I’m just finishing the book about marketing titled Different, by Youngme Moon. Different: Escaping the Competitive Herd Since one of my life’s goals is to promote gardening and horticulture, learning how to better sell the excitement about growing plants is always something I’m interested in. Dr. Moon is a professor at Harvard, and her book is about the value of stepping out of the marketing mainstream. One way that some products do this is to promote themselves as a “hostile brand.”
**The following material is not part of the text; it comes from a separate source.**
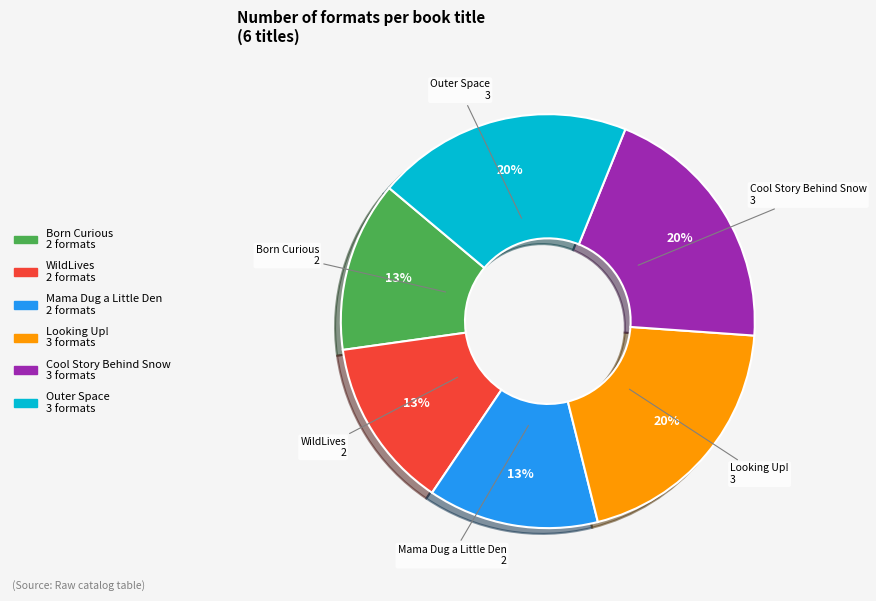

To the nearest percent, what percentage of the pie is Mama Dug a Little Den?

13%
Gardening is such a feel-good activity, that it’s hard to imagine promoting it in any other way. People like to be a part of something good, so let’s invite them to the garden party with talk of flowers, fragrance, and great tasting food, right? When they worry that gardening is too much work, let’s reassure them about how easy it can really be.

That’s how we’ve promoted horticulture in recent days, and frankly, it hasn’t been working all that well. And I don’t know about you, but it hasn’t escaped my notice that it’s the male “marketing experts” who keep talking about making gardening easier for the female consumers. When I hear comments such as “She doesn’t want to get her high-heels dirty at the garden center,” or “She wants to be able to decorate her patio with a pretty plant, but she doesn’t want it to be work,” I’m transported back to the “Don’t worry your pretty little head about it…” days.

Women are the main consumers of plants, but marketing gardening as easy hasn’t fooled them in the slightest. They soon figure out that all the talk about “low-maintenance” is a lie. I think it’s time to stop dumbing gardening down. Maybe we should become more aggressive and shake things up.

Perhaps it’s time to challenge both genders with the truth: Gardening is sweaty, dirty and there are no guarantees. It take thought and effort, and it’s totally worth it.

Do you have what it takes to be a gardener?

Do you have what it takes to be a gardener?